Sitting down with her gave me a whole new perspective on the culture here. As she lives only two and a half hours away from London, her view is even different to those in the city. It seems to be that people out more in the country are much more hospitable and open than those that occupy the city. This reminds me of when Hess quoted Myron W. Lustig saying “By providing its members with shared beliefs and assumptions about the ‘right’ and ‘proper’ ways of behaving, cultures provide the context within which individual values develop”. (Hess, pg. 47) I haven’t been outside of the city yet to see this for myself, so I would have no way to tell. But it is incredible how different the cultures can be within such a small geographical area. Perhaps I will experience this again and again as I travel around central Europe for the month of April.
As I was talking to her I realized how similar our cultures really were. I mean if you travel to another state in the US you will come across people with vastly different viewpoints, which is the same here when you go over a few towns. People here live very close to those they grew up with. It seems that they live in their town or village for most of their lives until they come to university. I guess that is pretty much the same as myself back home. I am very used to the people I know in my town and went through my own bit of culture shock when I came to school. We both laughed when we realized that we had never toured around the major cities in our countries. I haven’t been to a number of tourist spots in New York while she hasn’t been to central London more than a handful of times! We did disagree on some of our values, for example, here there is a much bigger emphasis on manners and doing things ‘properly’ whereas back home I find that there is a big support for people to push the system and actively make positive change. However, there are many points that we had in common. We both had a large value on family and tolerance of others which is a tie that will bring us closer together.
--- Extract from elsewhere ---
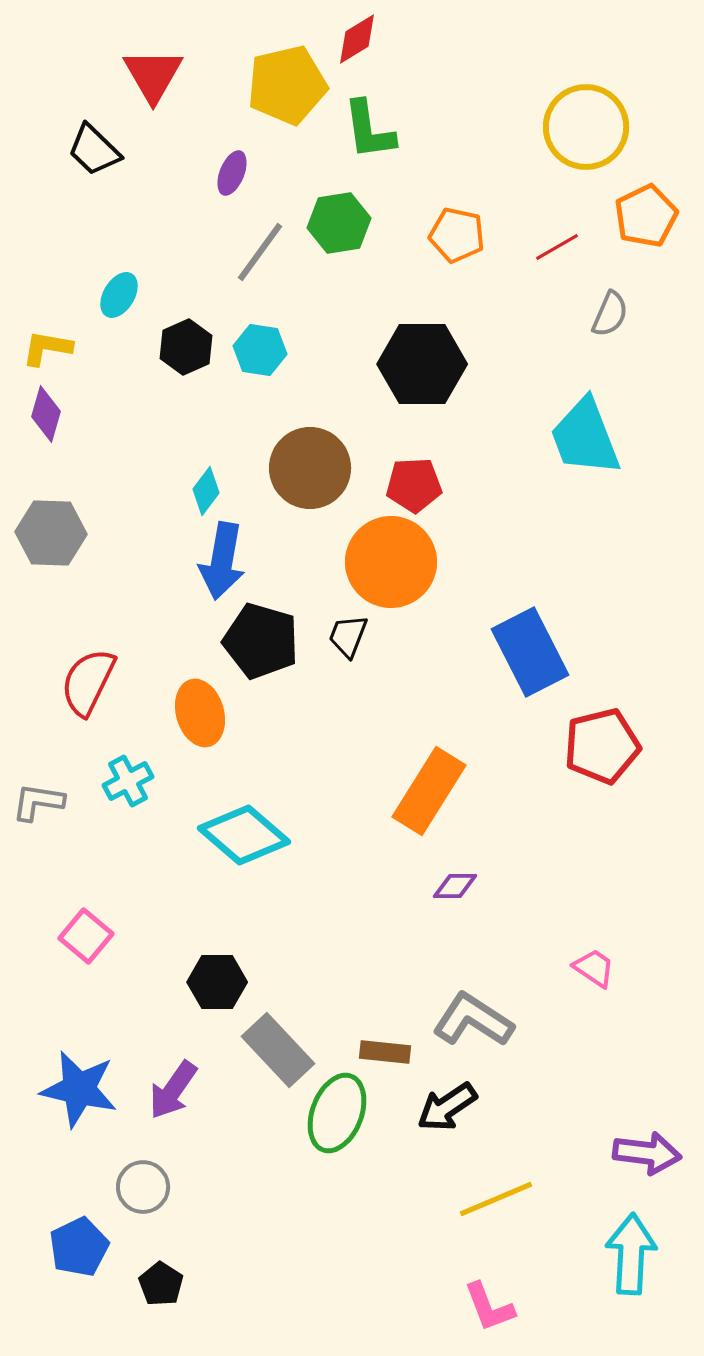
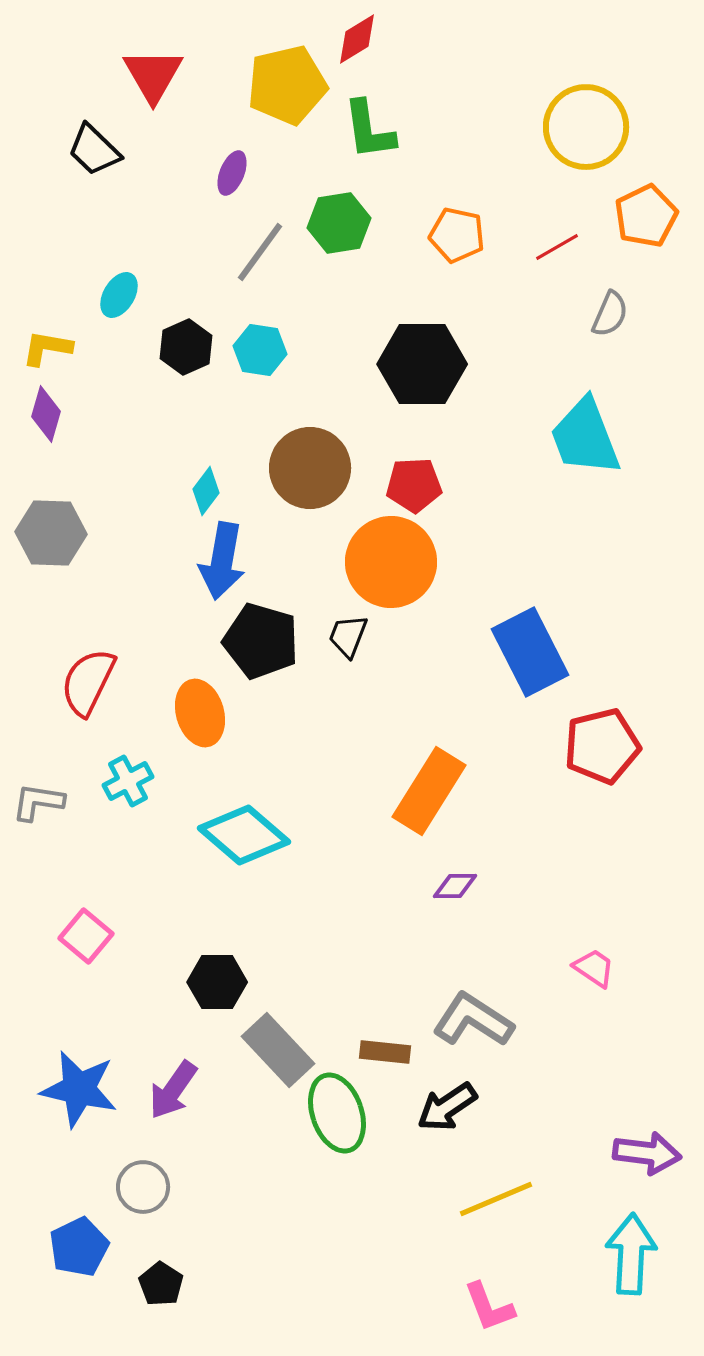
green ellipse at (337, 1113): rotated 40 degrees counterclockwise
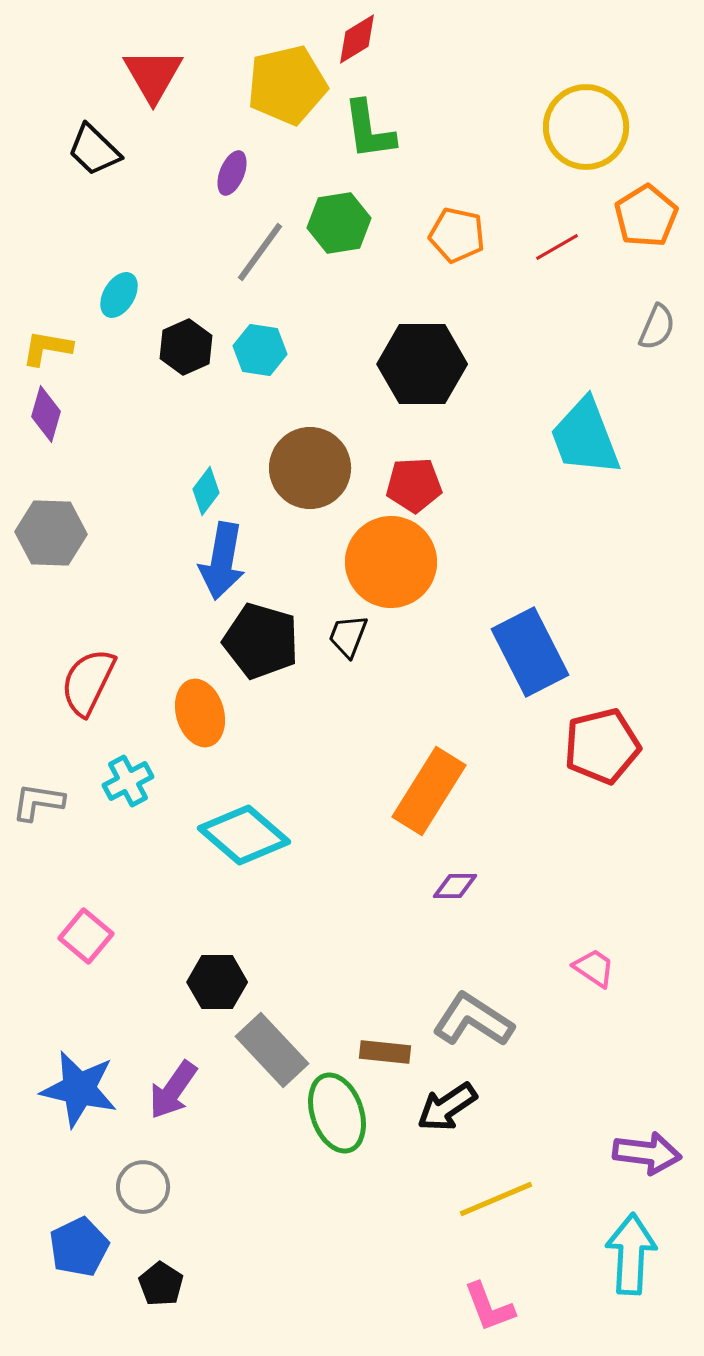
orange pentagon at (646, 216): rotated 6 degrees counterclockwise
gray semicircle at (610, 314): moved 47 px right, 13 px down
gray rectangle at (278, 1050): moved 6 px left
Having this conversation really gave me a new perspective on how important it is to find out and explore the differences in others, even when you feel that you are very similar to begin with. There is no telling what you will discover about someone when you get to this level of discussion. Thinking like a computer scientist, it is almost like a phone. Everyone and their brother has an iPhone, but for everyone’s phone there is going to be a different background, different apps downloaded, different pictures and messages stored. Two people with the exact same phone could be polar opposites, but you wouldn’t know unless you looked inside. Now all I want to do is sit down and have more conversations with people of similar and different backgrounds just like this one; I think I would find out a lot about myself and them.
I’ve included this picture from one of my walks. As I was trying to find a dance studio for one of my classes, I stumbled upon this ruin from the old wall that surrounded the city of London. It’s incredible the little bits of history that are scattered throughout the city here! There are little discoveries like this around every corner.
Hess, Daniel J. Studying Abroad/Learning Abroad: An Abridged Edition of The Whole World Guide to Culture Learning. Intercultural Press, INC.